Task objective.
Return the data below exactly, please, but drop the pictures.

Material provided.
Segment Open
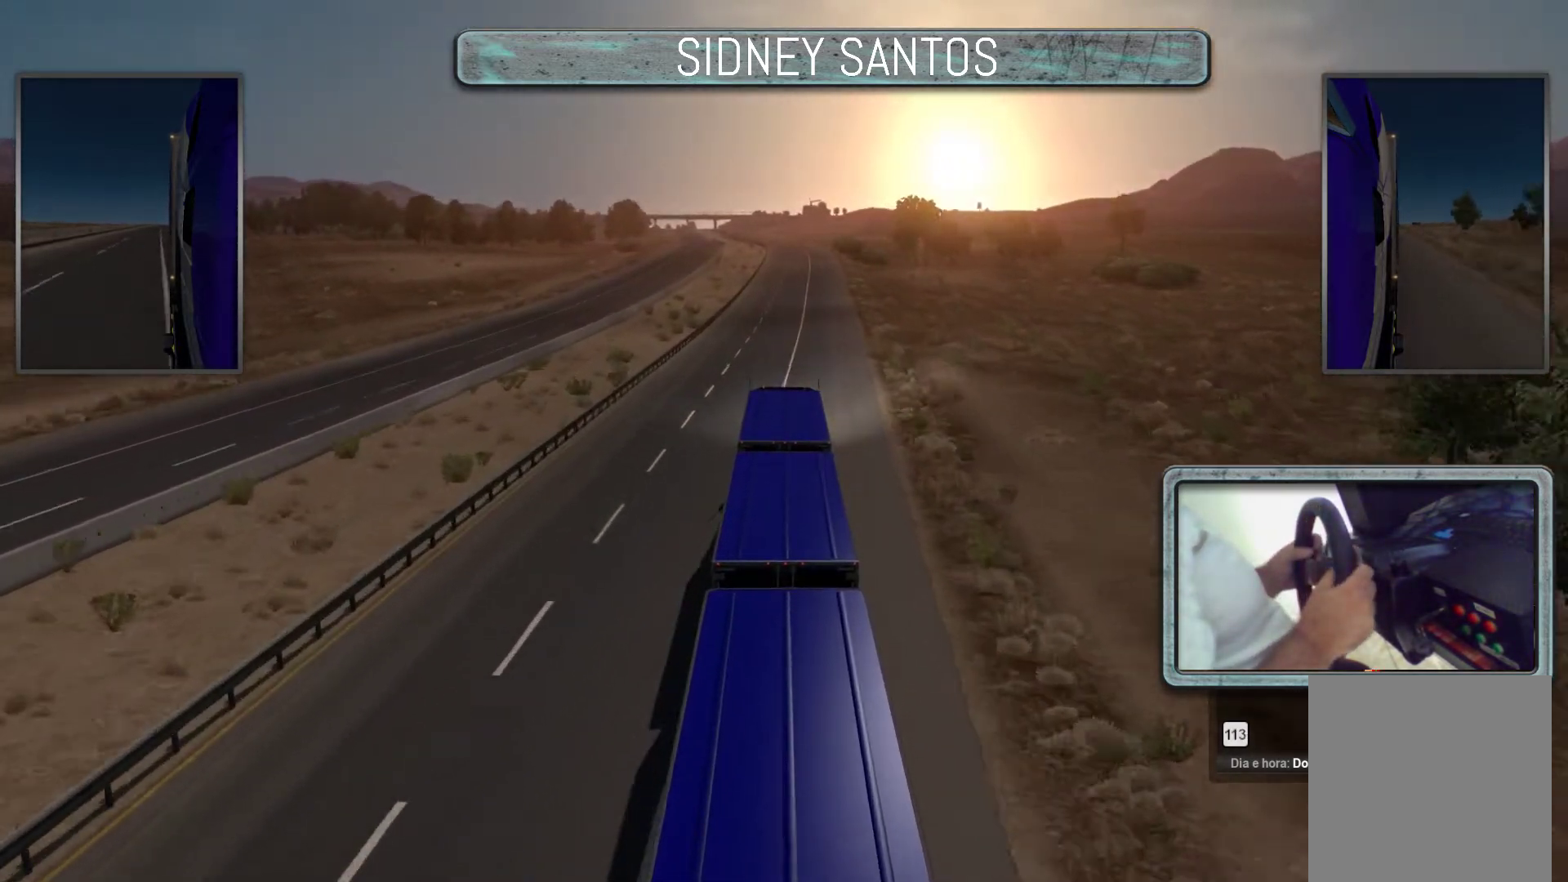
{"buttons": ["DPAD_DOWN"], "left_stick": "up", "events": []}
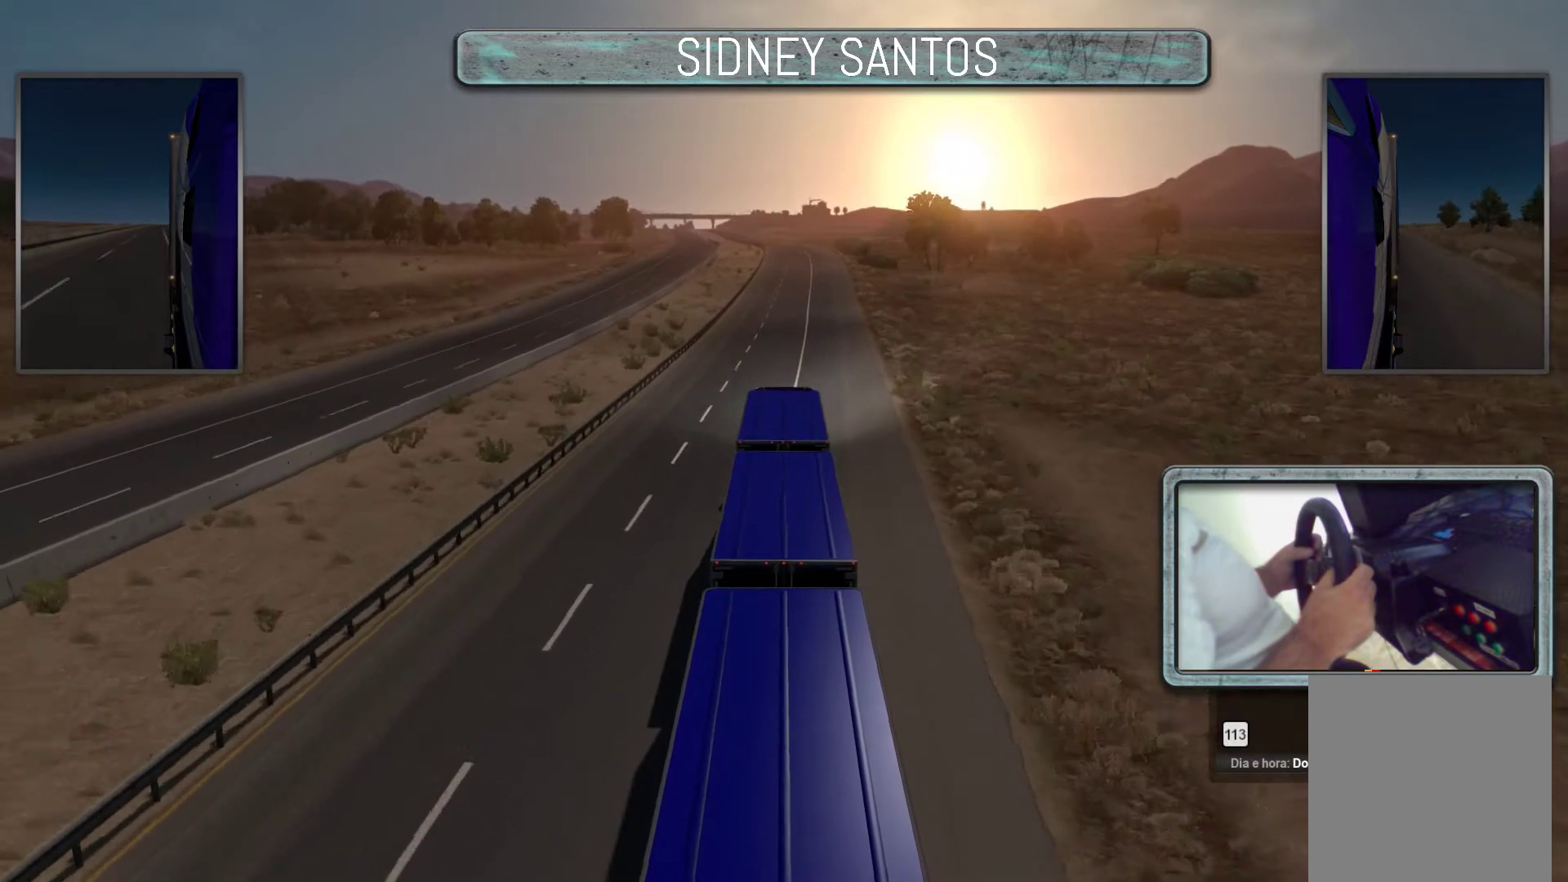
{"buttons": ["DPAD_DOWN"], "left_stick": "up", "events": []}
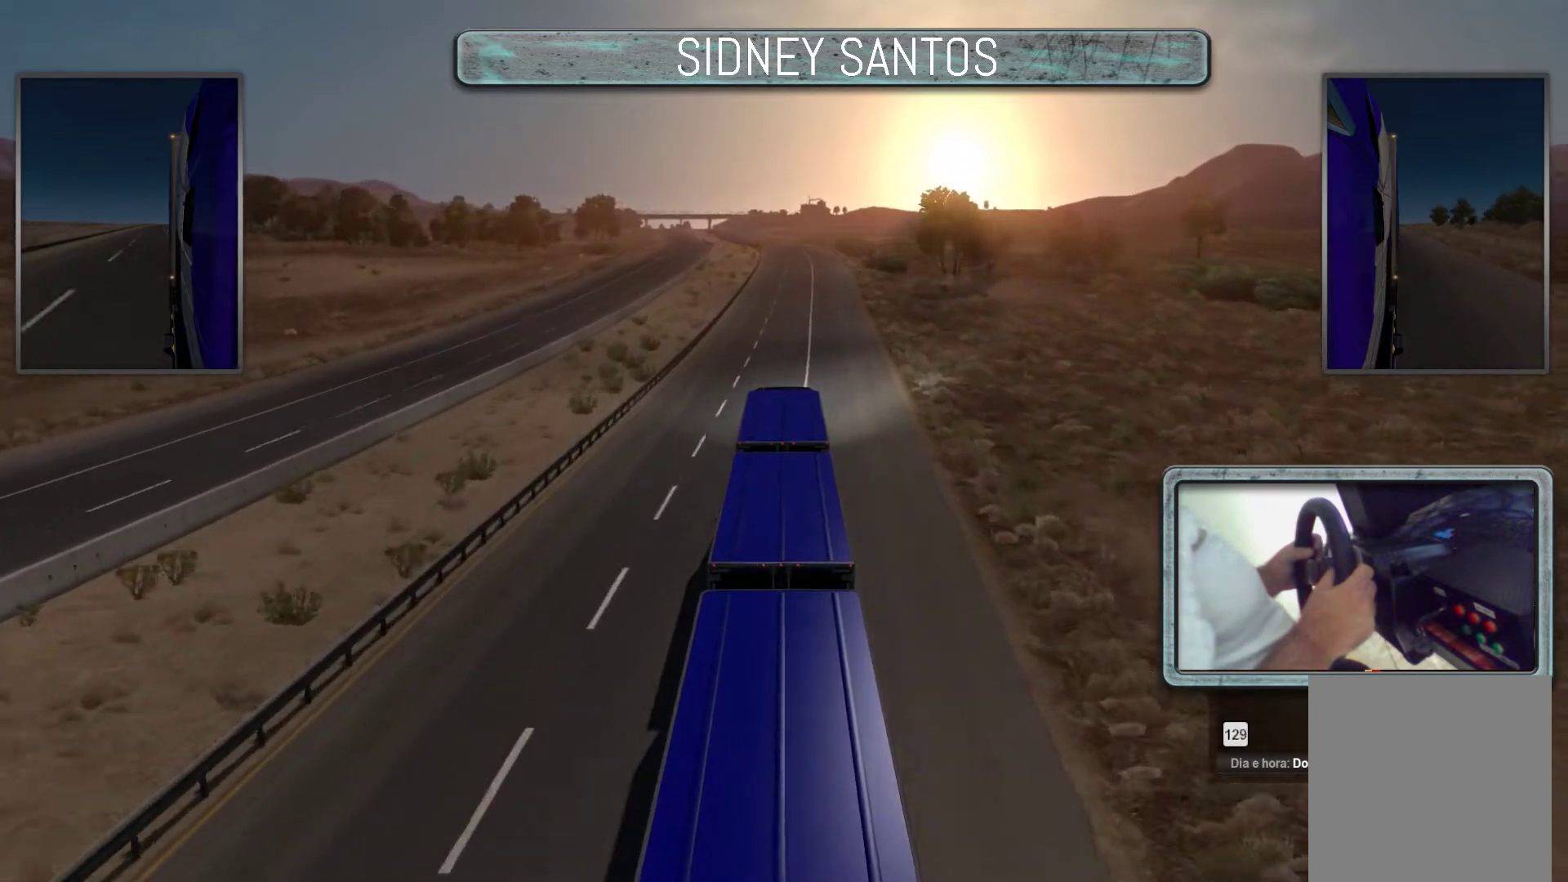
{"buttons": ["DPAD_DOWN"], "left_stick": "up", "events": []}
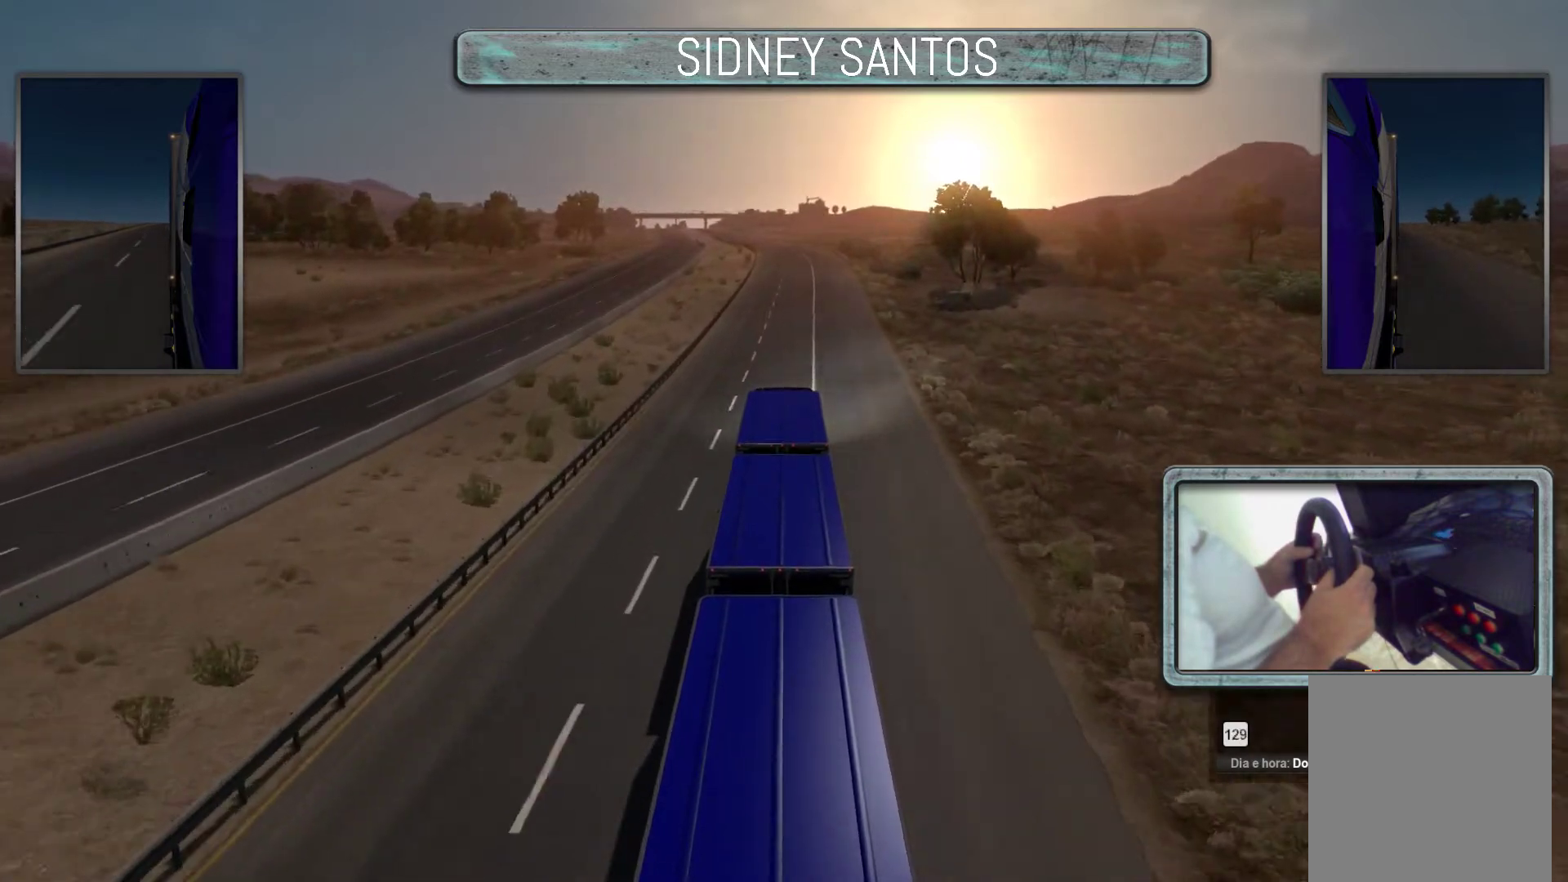
{"buttons": ["DPAD_DOWN"], "left_stick": "up", "events": []}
Segment Closed
Solution.
{"buttons": ["DPAD_DOWN"], "left_stick": "up", "events": []}
{"buttons": ["DPAD_DOWN"], "left_stick": "up", "events": []}
{"buttons": ["DPAD_DOWN"], "left_stick": "up", "events": []}
{"buttons": ["DPAD_DOWN"], "left_stick": "up", "events": []}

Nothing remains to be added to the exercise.